Schemas

Solr Schema Definition Models

`Analyzer`

Bases: BaseModel

Analyzer configuration for field types.

Defines how text is processed for indexing and querying.

Example

analyzer = Analyzer(
    tokenizer=Tokenizer(name="standard"),
    filters=[
        Filter(name="lowercase"),
        Filter(name="stop", ignore_case=True, words="stopwords.txt")
    ]
)

`build(format='xml', indent=' ')`

Build analyzer definition in specified format.

Parameters:

Name	Type	Description	Default
`format`	`str`	Output format - "xml" (default) or "json"	`'xml'`
`indent`	`str`	Indentation prefix for XML output	`' '`

Returns:

Type	Description
`Dict[str, Any] \| str`	XML string for format="xml", dict for format="json"

`CharFilter`

Bases: BaseModel

Character filter for text analysis.

Applied before tokenization to preprocess text.

Example

from taiyo.schema.enums import SolrCharFilterFactory

# Using enum
char_filter = CharFilter(
    solr_class=SolrCharFilterFactory.PATTERN_REPLACE,
    pattern="([a-zA-Z])\\1+",
    replacement="$1$1"
)

# Or using string
char_filter = CharFilter(
    name="patternReplace",
    pattern="([a-zA-Z])\\1+",
    replacement="$1$1"
)

`build(format='xml')`

Build char filter definition.

Parameters:

Name	Type	Description	Default
`format`	`str`	Output format - only "json" supported for components	`'xml'`

Returns:

Type	Description
`Dict[str, Any]`	dict representation

`validate_class(v)` `classmethod`

Accept both enum and string values.

`CopyField`

Bases: BaseModel

Solr copyField directive for automatic field data copying.

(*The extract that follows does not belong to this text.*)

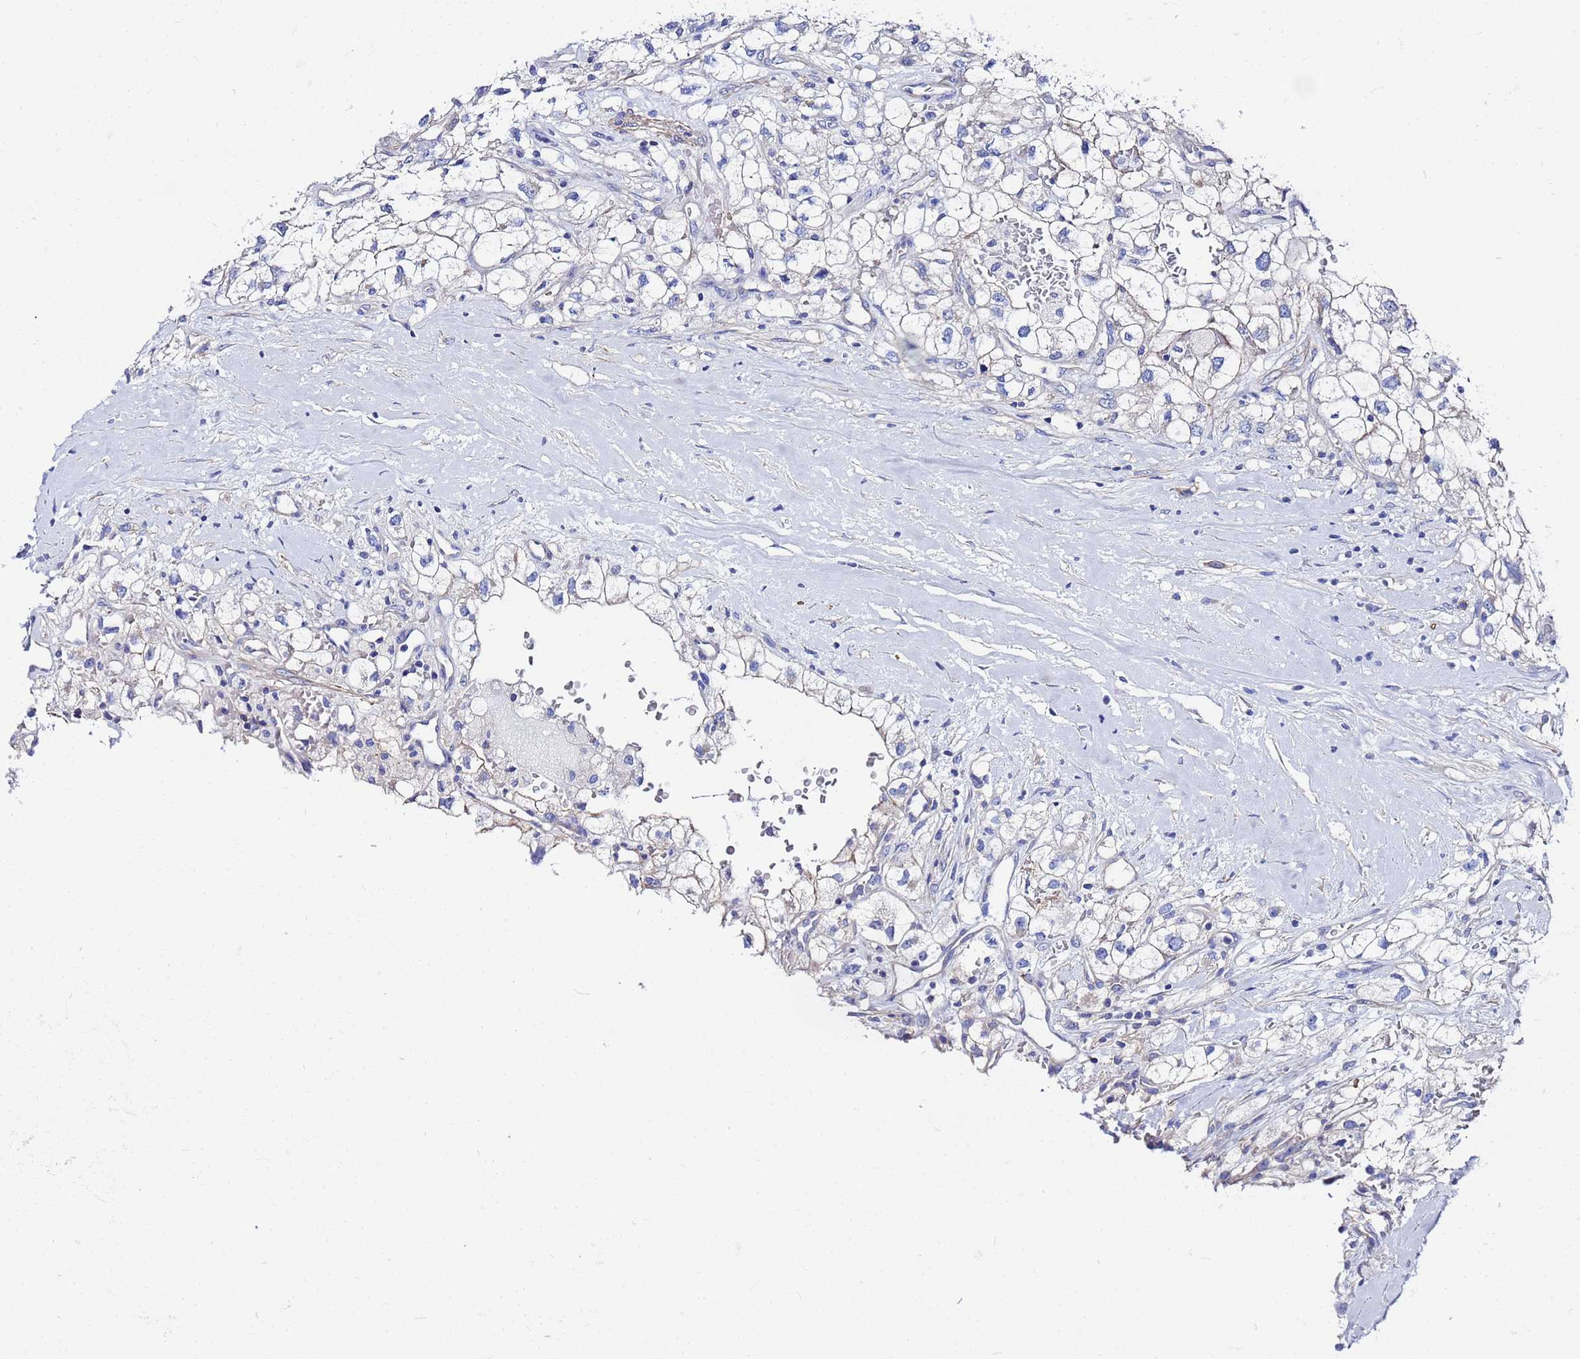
{"staining": {"intensity": "negative", "quantity": "none", "location": "none"}, "tissue": "renal cancer", "cell_type": "Tumor cells", "image_type": "cancer", "snomed": [{"axis": "morphology", "description": "Adenocarcinoma, NOS"}, {"axis": "topography", "description": "Kidney"}], "caption": "This is an immunohistochemistry (IHC) image of human adenocarcinoma (renal). There is no staining in tumor cells.", "gene": "RAB39B", "patient": {"sex": "male", "age": 59}}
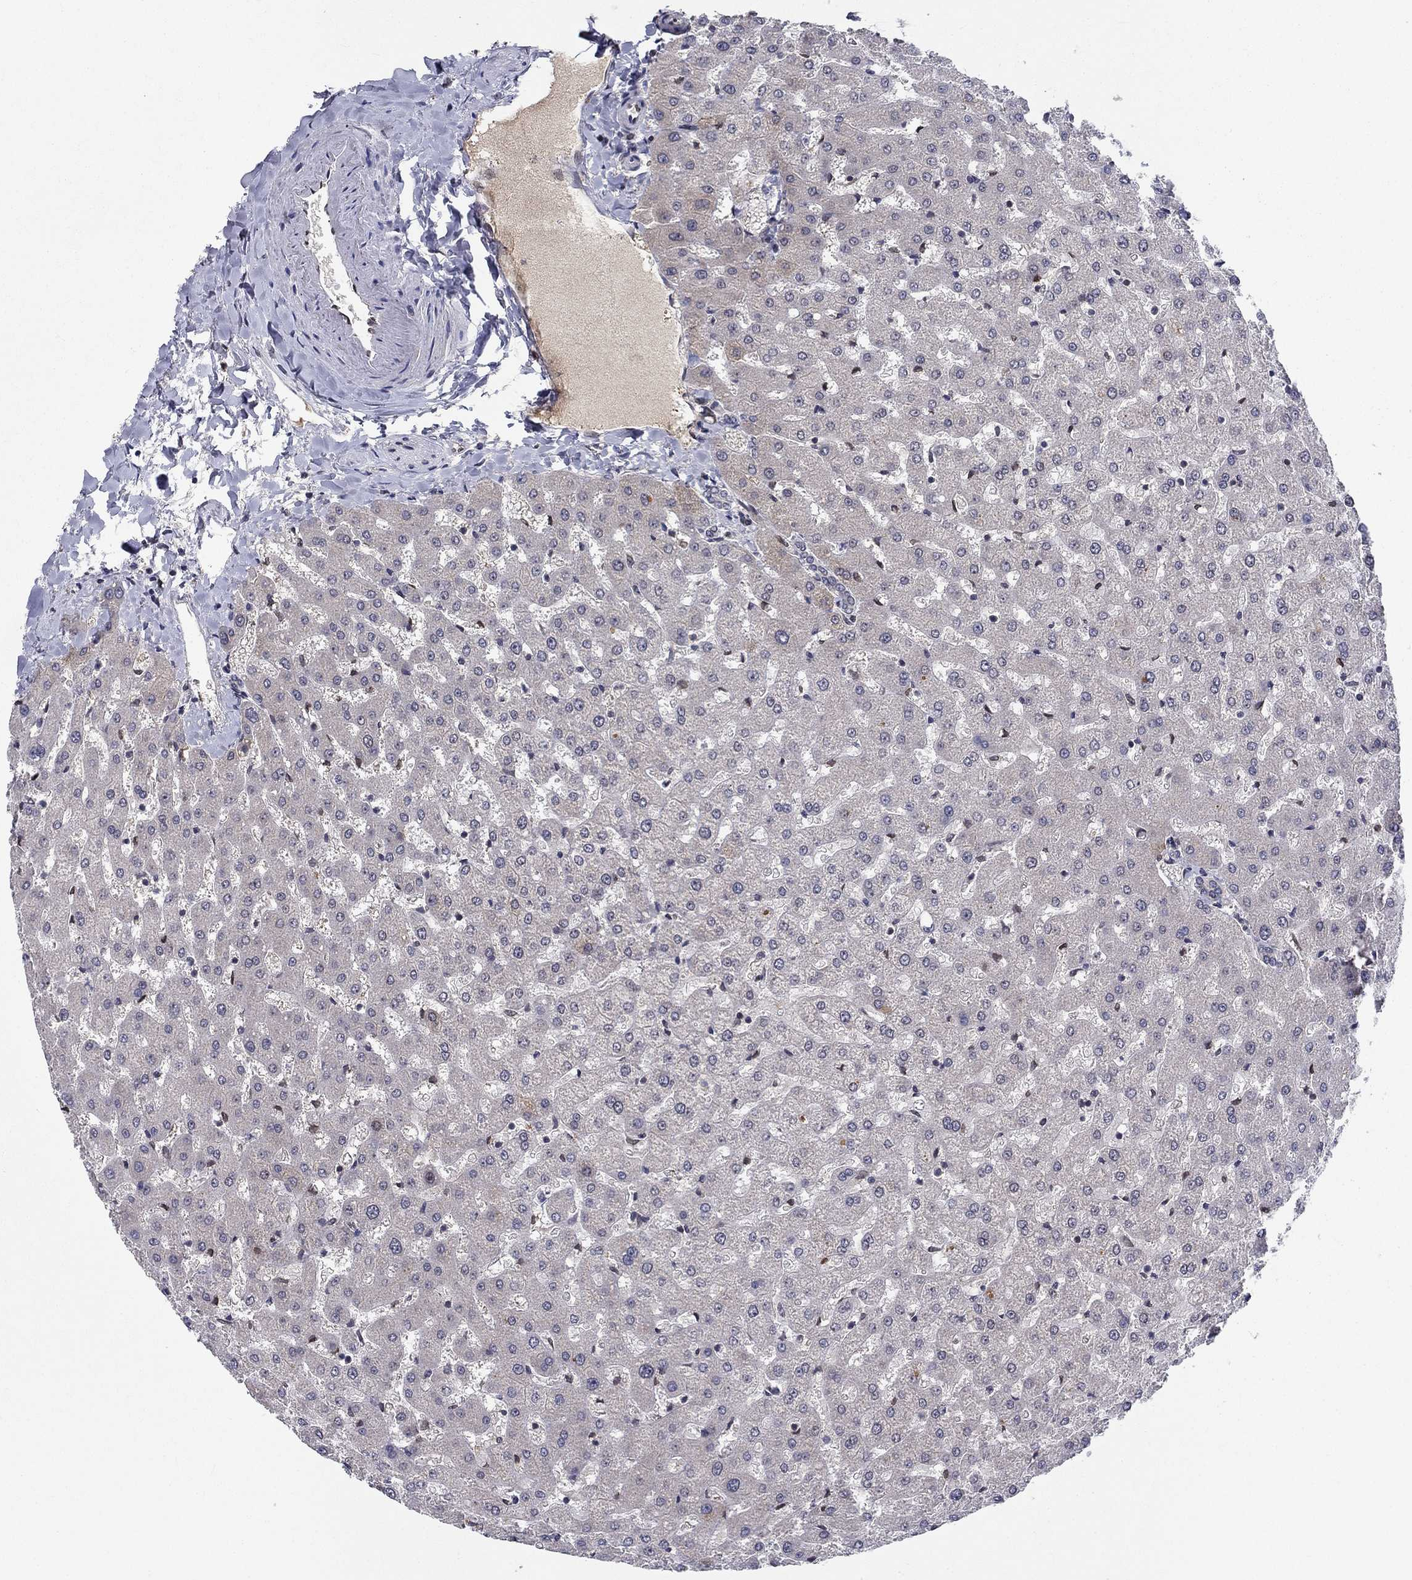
{"staining": {"intensity": "negative", "quantity": "none", "location": "none"}, "tissue": "liver", "cell_type": "Cholangiocytes", "image_type": "normal", "snomed": [{"axis": "morphology", "description": "Normal tissue, NOS"}, {"axis": "topography", "description": "Liver"}], "caption": "High power microscopy photomicrograph of an immunohistochemistry image of unremarkable liver, revealing no significant staining in cholangiocytes.", "gene": "CETN3", "patient": {"sex": "female", "age": 50}}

Copy fields instruct Solr to automatically copy data from a source field (or pattern) to a destination field during indexing. The destination field receives the original pre-analyzed text, which is then analyzed according to its own field type.

This enables: - Catch-all search fields aggregating multiple source fields - Same content analyzed differently for different purposes - Faceting on different field types than used for searching - Creating summary fields with character limits

Attributes:

Name	Type	Description
`source`	`str`	Source field name (supports wildcards like 'txt' or 'attr')
`dest`	`str`	Destination field name (must be a defined field, no wildcards)
`maxChars`	`str`	Optional character limit for copied content (truncates if exceeded)

Example

from taiyo.schema import CopyField

# Copy single field to catch-all
title_copy = CopyField(source="title", dest="text")
content_copy = CopyField(source="content", dest="text")

# Copy all text fields with wildcard
all_text_copy = CopyField(source="*_txt", dest="text")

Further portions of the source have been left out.